Passage to read Start Marker

If my right hon. Friend the Health Secretary and I go to another European country, that country is much better at charging the UK for our health treatment; we are not very good at charging for such treatment. If we went to another country, we would be expected to use private health care. In some countries we would not get health treatment before paying for it. In the UK, though, we are talking about never withholding urgent treatment but ensuring that people pay for it, which is fair to taxpayers. I look forward both to the changes that we are making in the Immigration Bill and to my right hon. Friend’s proposals for charging overseas visitors and being more effective at recovering the money.

I will forgive the right hon. Member for Delyn because he has been in his job for only 10 days, but he should be aware that the Government who stopped fingerprinting clandestines at Calais were the Government of whom he was a member. That change took place in January 2010, which, as far as I can tell from looking at the calendar, was prior to the general election. Perhaps he should check. We will consider whether that is still correct and whether we could improve the process.

In her comprehensive speech, my hon. Friend the Member for Witham referred to ways of improving how we deal with cases. She is right, and several Members have touched on there being in-country issues in the United Kingdom when assessing cases, which is why my right hon. Friend the Home Secretary broke up the UK Border Agency. We now have a UK visas and immigration operation that has a real focus on customer service for people who are paying for visas and coming to the United Kingdom to work hard, study and contribute. We want to give them good customer service. We are not there yet, but we have significantly improved on the backlogs that we saw in 2012-13. We are trying to improve both the overseas performance we deliver and the performance in-country.

I will continue meeting universities, as I did with my hon. Friend the Member for Cambridge—I had an excellent meeting with his university. We have taken some of those meetings forward. I meet the Russell Group, and I meet other top-quality universities in Britain to address their real issues, so that we can continue to increase the number of university students who come to Britain while ensuring that those institutions that are selling not education but immigration permits, which my hon. Friend the Member for Cities of London and Westminster talked about, are put out of business and cannot abuse the immigration system.

Passage to read End Marker

- _Study questions_:
• 1. Answer these questions from the parliamentary speech:
(a) In which month and year did the Government stop fingerprinting clandestines at Calais?
(b) Which body did the Home Secretary break up?
(c) Which group of universities does the speaker say they meet?
• 2. Turn the paragraph of the parliamentary speech that opens with "In her comprehensive speech" into a short bulleted list that keeps its main facts.
• 3. Carry on the parliamentary speech past its final sentence, keeping the same voice.

Dataset extract Start Marker

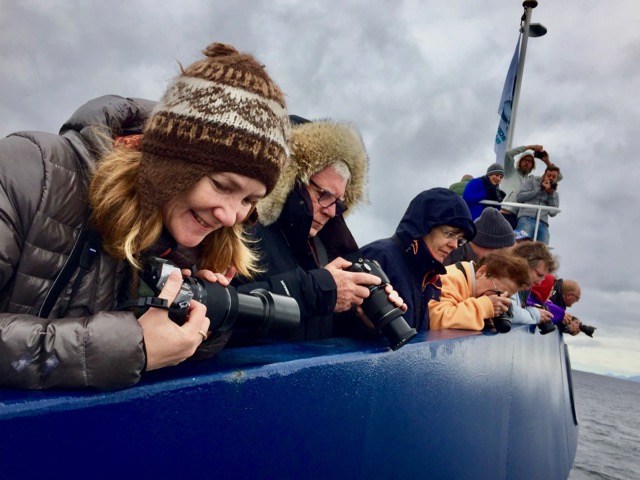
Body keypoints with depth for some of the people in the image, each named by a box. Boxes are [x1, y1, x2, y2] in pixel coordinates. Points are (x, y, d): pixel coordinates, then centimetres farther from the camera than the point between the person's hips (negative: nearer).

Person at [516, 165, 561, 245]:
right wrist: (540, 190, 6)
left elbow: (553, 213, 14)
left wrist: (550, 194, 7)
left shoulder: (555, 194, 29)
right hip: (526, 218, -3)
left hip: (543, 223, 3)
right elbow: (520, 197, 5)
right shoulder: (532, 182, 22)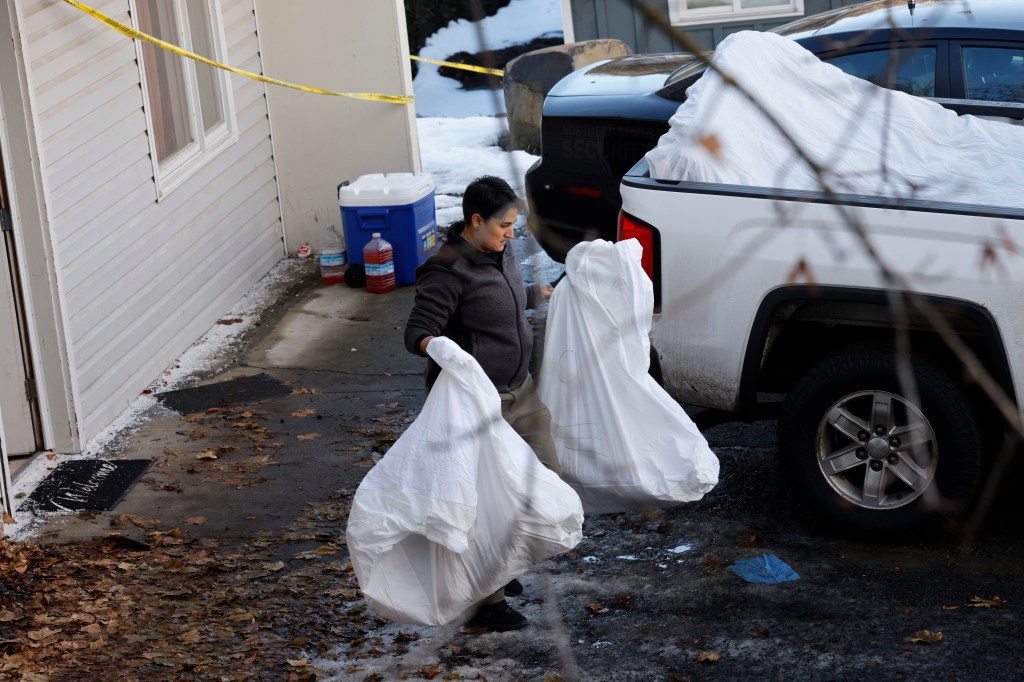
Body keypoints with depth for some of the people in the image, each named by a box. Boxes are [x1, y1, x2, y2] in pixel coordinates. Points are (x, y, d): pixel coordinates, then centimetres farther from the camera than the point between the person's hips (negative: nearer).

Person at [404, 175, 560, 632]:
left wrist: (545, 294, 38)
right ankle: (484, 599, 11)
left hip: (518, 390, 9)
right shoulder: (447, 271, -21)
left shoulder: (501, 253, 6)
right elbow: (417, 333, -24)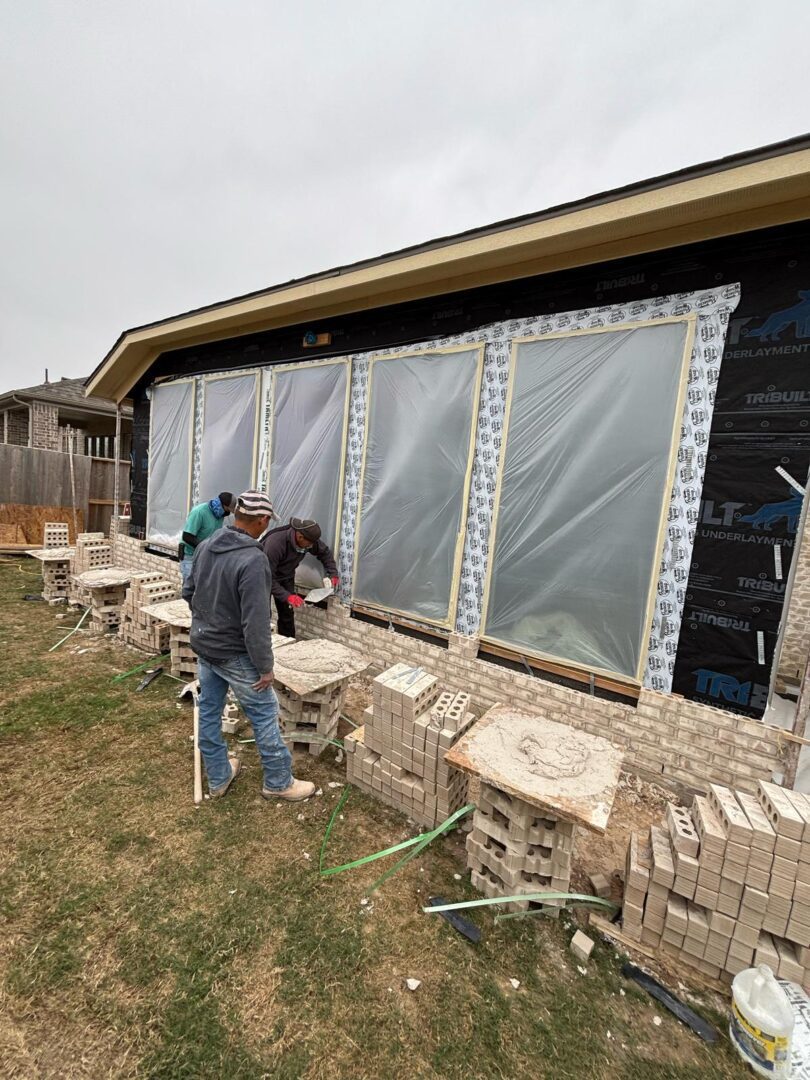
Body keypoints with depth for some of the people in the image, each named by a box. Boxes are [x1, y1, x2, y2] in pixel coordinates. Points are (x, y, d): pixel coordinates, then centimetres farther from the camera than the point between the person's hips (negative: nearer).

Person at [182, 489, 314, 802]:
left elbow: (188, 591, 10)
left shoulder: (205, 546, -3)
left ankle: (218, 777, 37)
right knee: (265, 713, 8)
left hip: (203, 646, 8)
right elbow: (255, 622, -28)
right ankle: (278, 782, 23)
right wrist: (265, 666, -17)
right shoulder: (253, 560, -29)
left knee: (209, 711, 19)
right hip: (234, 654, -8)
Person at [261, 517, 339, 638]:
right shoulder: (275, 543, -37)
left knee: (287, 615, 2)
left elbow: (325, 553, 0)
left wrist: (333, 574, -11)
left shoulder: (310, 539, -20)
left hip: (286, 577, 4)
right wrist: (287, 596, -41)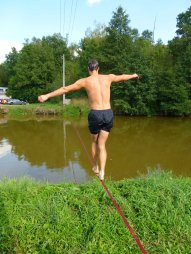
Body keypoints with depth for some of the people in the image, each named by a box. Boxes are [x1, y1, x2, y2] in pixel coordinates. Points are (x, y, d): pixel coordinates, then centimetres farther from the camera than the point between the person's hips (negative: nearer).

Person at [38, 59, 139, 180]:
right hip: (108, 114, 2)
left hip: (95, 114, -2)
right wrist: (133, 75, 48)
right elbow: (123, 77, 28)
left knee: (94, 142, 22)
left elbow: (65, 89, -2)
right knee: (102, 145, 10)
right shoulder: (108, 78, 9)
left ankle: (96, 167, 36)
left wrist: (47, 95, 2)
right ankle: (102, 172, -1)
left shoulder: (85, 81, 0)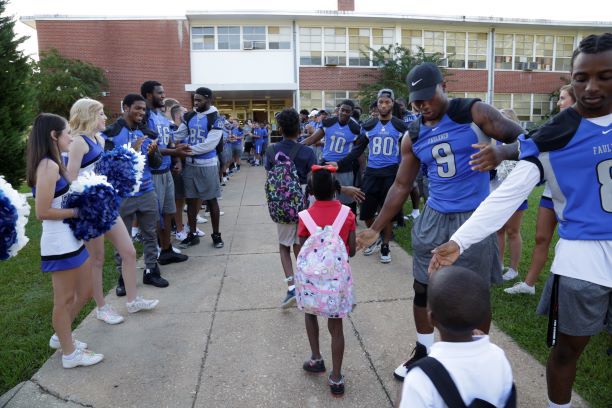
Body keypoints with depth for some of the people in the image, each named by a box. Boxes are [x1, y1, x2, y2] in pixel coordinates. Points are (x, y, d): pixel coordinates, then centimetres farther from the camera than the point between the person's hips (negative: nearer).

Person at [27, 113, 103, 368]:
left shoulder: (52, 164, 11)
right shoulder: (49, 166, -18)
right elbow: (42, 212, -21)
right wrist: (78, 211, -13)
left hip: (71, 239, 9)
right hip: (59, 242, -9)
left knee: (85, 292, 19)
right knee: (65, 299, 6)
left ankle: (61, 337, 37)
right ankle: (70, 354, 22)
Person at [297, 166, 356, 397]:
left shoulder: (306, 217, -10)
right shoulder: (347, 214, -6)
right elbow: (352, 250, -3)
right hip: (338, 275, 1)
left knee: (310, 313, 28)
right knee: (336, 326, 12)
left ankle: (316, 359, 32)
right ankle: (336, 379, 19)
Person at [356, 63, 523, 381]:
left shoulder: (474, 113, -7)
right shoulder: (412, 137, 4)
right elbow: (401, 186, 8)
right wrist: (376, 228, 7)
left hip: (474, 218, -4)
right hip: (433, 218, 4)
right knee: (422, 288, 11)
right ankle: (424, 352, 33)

Dataset extract End Marker
Dataset extract Start Marker

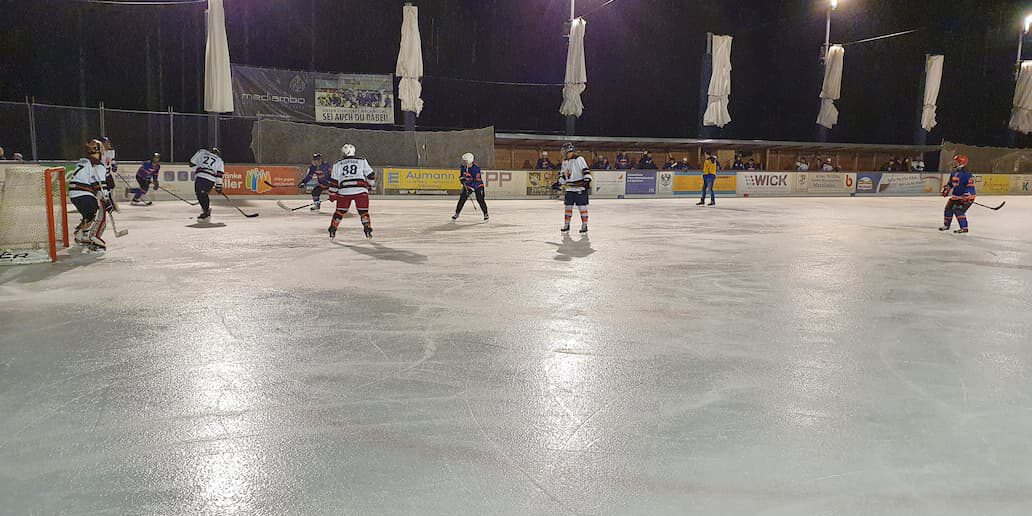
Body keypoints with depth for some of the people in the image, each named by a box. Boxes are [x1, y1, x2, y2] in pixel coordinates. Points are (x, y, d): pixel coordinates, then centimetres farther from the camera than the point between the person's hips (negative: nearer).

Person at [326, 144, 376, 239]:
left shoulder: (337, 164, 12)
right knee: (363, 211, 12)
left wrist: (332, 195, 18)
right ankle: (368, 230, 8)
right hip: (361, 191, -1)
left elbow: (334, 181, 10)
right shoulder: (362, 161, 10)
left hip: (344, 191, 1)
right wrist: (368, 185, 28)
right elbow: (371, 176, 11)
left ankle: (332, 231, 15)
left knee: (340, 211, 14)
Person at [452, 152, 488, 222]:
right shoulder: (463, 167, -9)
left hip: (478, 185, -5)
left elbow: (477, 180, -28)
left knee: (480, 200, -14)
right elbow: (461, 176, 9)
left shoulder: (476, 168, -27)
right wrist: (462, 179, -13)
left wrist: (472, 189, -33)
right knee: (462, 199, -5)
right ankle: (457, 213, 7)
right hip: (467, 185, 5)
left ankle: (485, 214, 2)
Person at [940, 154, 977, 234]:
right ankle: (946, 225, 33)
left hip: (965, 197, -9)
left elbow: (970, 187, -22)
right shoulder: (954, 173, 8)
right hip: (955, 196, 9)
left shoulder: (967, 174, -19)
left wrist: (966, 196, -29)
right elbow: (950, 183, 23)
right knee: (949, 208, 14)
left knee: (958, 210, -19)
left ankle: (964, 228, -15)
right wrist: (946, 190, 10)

Dataset extract End Marker

- _Task-by-task answers_:
• 1.
(a) January 2010
(b) The UK Border Agency
(c) The Russell Group

• 2.
- The Member for Witham spoke about improving how cases are dealt with, and several Members raised in-country issues in assessing them.
- For that reason, the Home Secretary broke up the UK Border Agency.
- A UK visas and immigration operation now focuses on customer service for people who pay for visas and come to work, study and contribute.
- Service is not yet where it should be, but backlogs have fallen significantly since 2012-13.
- The aim is to improve performance both overseas and in-country.

• 3.
My hon. Friend the Member for Witham talked about people who make lots of claims and delay things, and she is right. I fundamentally believe that we should offer asylum to those who are genuinely fleeing persecution, but if the system is to work and to command public confidence, the flip side is that those whom we find do not need our protection—and where an independent judge agrees that they do not need our protection—should return to their country of origin. We should not have to spend thousands and thousands of pounds of taxpayers’ money detaining those people and enforcing their removal. Everyone who abuses our system in such a way is damaging the interests of genuine refugees, to whom I want Britain to give a warm welcome and to enable them to rebuild their lives. [Interruption.] With the greatest respect, this debate was called by my hon. Friend the Member for Witham and I am trying to cover all the important points.

The Immigration Bill will streamline the immigration process and ensure that for foreign national offenders, if we can, we will have non-suspensive appeals so that, as long as they do not face irreversible harm overseas, we can deport them first and hear their appeal afterwards. In many cases, I suspect that will mean that we never hear the appeal, because my hon. Friend and I both know that the appeal is a mechanism to delay their removal from the United Kingdom.

We have had a comprehensive debate that is perhaps a warm-up for the Second Reading of the Immigration Bill, which I look forward to.